L-test could drop three-point turn

p11635UK-News-6-1

Published: Friday 28th November 2014 by The News Editor

Comments (3)

The dreaded three-point turn could become a thing of the past after the Government signalled the biggest shake-up to the driving test in 20 years.

Learners may be asked to use a satellite navigation system as part of a revised practical exam, while the three-point-turn – more recently known as the “turn in the road” – could be scrapped altogether.

Around 1,000 learner drivers across the UK will be asked to take part in a trial of new practical exam measures designed to “better reflect real-life driving”.

The test has existed in its current form for around two decades, although “independent driving” – where motorists are asked to find their way to a destination – has formed part of the practical exam in recent years.

A Driver and Vehicle Standards Agency (DVSA) spokesman said: “We are carrying out initial research to explore how the driving test could better reflect real-life driving. Any future changes to the test would be subject to full public consultation.”

The trial will explore extending the independent driving section from 10 to 20 minutes of the total 40-minute length, and asking candidates to follow directions on a satnav, as an alternative to using road signs.

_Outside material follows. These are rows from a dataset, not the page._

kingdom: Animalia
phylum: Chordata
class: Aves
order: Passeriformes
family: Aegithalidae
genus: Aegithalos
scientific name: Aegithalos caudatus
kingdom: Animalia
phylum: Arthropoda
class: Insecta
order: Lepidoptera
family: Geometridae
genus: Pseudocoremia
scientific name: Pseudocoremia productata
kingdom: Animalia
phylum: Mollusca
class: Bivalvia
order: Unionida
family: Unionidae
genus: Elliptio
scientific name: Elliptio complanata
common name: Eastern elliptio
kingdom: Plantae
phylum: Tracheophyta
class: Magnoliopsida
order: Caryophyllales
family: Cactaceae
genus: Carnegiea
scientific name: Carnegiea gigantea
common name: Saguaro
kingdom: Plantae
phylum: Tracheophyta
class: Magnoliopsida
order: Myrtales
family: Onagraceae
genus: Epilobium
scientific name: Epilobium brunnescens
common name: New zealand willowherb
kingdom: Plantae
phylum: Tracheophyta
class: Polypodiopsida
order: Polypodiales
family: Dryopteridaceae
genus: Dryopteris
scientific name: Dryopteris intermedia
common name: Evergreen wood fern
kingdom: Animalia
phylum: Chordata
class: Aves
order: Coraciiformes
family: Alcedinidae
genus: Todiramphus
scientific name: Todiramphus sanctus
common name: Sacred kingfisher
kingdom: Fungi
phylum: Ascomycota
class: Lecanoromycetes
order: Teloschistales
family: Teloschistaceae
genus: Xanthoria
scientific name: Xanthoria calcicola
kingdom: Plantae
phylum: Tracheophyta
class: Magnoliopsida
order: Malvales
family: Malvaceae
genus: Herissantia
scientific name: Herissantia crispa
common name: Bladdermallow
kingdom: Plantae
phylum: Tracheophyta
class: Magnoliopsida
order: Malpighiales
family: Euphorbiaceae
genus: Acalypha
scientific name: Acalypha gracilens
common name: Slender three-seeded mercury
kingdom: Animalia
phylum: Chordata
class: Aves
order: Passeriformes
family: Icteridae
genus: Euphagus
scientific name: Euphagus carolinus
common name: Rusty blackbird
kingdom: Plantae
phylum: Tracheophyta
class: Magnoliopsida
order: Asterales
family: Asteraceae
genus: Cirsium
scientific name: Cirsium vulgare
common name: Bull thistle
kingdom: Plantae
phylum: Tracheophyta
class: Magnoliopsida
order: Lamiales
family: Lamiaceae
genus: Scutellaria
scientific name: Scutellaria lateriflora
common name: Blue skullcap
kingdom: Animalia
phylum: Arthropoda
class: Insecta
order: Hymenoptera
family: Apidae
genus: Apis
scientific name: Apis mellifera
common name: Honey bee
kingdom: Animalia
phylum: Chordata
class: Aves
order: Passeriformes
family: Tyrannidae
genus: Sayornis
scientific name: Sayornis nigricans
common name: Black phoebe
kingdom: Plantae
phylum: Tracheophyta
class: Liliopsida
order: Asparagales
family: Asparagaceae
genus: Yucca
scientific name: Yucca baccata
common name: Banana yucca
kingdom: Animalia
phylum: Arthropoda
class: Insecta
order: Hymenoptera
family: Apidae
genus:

It will also consider replacing the “reverse around a corner” and “turn in the road” manoeuvres with more realistic everyday manoeuvres, such as reversing out of a parking bay, or pulling up on the left or right before re-joining the flow of traffic, the DVSA said.

Learners may also be asked one of the two vehicle safety questions while on the move instead of at the start of the test. This could involve asking candidates to show how they would operate the heated rear screen while driving.

The Driving Instructors Association (DIA), the largest industry body representing driver and rider trainers, has welcomed government plans to review the driving test.

DIA chief executive Carly Brookfield said: “DIA has been heavily involved in the scoping of this project and is enthusiastic about the opportunity it presents to evolve the L-test to a level where it more realistically assesses a candidate’s ability to competently and safely manage road based risk and driving in real life, on real roads.

“The DIA and its members will play a key role in the project as it is critical ‘customers’ of the test, such as driving instructors and candidates, have their input in making the test more fit for purpose and more reflective of modern driving.”

In-depth research will be carried out in order to understand where key improvements in the current assessment could be made.

RAC Foundation director Professor Stephen Glaister said: “We all rely on our sat navs but they are not infallible and it is when they have led us down a dead end that we need to know how to do a three-point turn.

“It’s fine to add some aspects to the test but we should be cautious about removing the basics.”

Published: Friday 28th November 2014 by The News Editor

Comments (3)
  • Kevin Marshall

    And all this won’t put the cost of an exam down ! My thoughts that it will put it up,the Gov.’s don’t do anything cheaper for nothing.

  • Ernie Allison

    Professor Glaister is absolutely right, the three point turn must stay. Most ‘drivers’ I see in car parks are unable to reverse into a parking space, thereby leaving themselves the dangerous job of reversing out into the traffic flow. STUPID.

  • Gerri Scargill

    We don’t all rely on our sat navs, because despite what the DVSA might think, there are still a lot of us around who actually don’t have them, often because we don’t actually want one. There are enough rubbish drivers on the roads already who can’t reverse their cars into parking bays, etc, without the use of a little gadget to beep at them when they are about to hit something, as it is, this will just result in even more of them. There is too much reliance on gadgets, newly qualified drivers should have to be able to drive properly without them, if they choose to use them afterwards, that’s their choice, but what happens when they end up having to drive without them for any reason. Dumbing down, as usual.